Êtes-vous prêt à renier les dogmes, à accepter votre part la plus sombre, pour trouver votre liberté ? C’est l’invitation (nous vous en avions touché quelques mots durant sa production) proposée par le réalisateur Mathias Averty, épaulé par le collectif nantais Les Furtifs. Débutant par une cérémonie interlope, entre éclats fantômes et pénombre entre deux eaux, le documentaire nous embarquera au sein d’une des communautés hexagonales les plus secrètes. Lucifer, rites d’invocations, sorcière et toute contre-foi : vous pensiez connaître la sphère occulte, et peut-être la balayerez-vous d’un revers de main ? Ne soyez pas trop présomptueux.
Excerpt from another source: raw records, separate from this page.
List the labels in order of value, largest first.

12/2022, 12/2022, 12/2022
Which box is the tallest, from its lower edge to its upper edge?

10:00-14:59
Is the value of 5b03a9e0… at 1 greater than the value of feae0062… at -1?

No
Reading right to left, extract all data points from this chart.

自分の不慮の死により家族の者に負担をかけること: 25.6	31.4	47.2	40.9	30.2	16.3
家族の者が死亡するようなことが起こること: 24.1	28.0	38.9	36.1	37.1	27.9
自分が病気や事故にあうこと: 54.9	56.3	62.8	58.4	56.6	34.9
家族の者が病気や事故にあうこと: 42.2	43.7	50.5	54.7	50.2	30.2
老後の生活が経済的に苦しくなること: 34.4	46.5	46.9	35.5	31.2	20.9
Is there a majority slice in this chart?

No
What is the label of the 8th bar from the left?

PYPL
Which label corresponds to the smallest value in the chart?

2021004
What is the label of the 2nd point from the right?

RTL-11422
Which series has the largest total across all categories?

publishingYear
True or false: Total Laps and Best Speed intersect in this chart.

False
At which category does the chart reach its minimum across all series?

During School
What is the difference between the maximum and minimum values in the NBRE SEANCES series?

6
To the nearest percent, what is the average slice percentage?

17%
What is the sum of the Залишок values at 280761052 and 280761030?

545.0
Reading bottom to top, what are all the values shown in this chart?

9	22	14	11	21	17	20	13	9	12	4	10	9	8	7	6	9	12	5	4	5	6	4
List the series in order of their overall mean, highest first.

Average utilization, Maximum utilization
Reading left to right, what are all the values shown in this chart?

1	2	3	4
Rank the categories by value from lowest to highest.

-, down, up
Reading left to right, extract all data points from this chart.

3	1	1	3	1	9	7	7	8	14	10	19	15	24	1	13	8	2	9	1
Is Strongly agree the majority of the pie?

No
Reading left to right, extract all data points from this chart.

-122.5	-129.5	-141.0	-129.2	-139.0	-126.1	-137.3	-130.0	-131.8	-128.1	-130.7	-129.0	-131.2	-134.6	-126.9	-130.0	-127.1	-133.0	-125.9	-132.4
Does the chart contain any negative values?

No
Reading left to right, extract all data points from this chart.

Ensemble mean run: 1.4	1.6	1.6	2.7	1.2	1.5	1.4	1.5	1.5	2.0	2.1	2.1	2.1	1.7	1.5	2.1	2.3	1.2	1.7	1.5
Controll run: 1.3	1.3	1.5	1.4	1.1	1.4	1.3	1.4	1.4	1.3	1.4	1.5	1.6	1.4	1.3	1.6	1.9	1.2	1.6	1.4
Bien sûr, le documentaire évoquera cette histoire ésotérique, à travers spécialistes et exégètes, et comment une constellation d’archétypes, de littérature et autres grandes figures (Isidore Ducasse aka Lautréamont, Baudelaire, Aleister Crowley), illustrée ici en autant de vignettes analog VHS, ont ajusté cet héritage folklorique en enjeux modernes. Quand le flirt avec les réalités invisibles accouche d’autres narratifs, forgés au revers de l’Église.

En parallèle pourtant, se révèle autre chose puisque c’est aussi un partage intime, sociologique, auquel nous sommes conviés : son réalisateur donnant la voix à celle et ceux officiant en toute discrétion. Des mousses de Brocéliande aux cimetières parisiens, la caméra se fait tour à tour spectrale et flottante, filmant les dos, les stigmates (volontaires ou non), les confidences. L’occasion d’esquisser des portraits intimes, témoignages fil-rouge, récits touchants entremêlés de blessures et d’évocations étranges, du courage allant à contre-courant. Par-delà son sujet, Que ton règne vienne dévoile, entre les lignes, le visage de ces outsiders ; mais également celui d’un monde underground où la réalisation de soi, l’initiation personnelle est indissociable d’un plein engagement, d’épreuves physiques parfois (soyez accrochés), d’exploration des limites, et de ce qu’elles signifient. Nous posant notamment cette question méta (et très « Jodorowskienne ») : qu’est-ce qui sépare le rituel transformateur… d’une théâtralité cathartique, inconsciente, nécessaire ?

Sans trop vous en dire, le final y répondra en nous dévoilant une cérémonie en temps réel, baptême des ombres… jusqu’à leurs traversées incluses. Nous ne pouvons que vous encourager à découvrir ce diamant noir et sensible. Audacieux en cela, et donc d’autant plus chaos.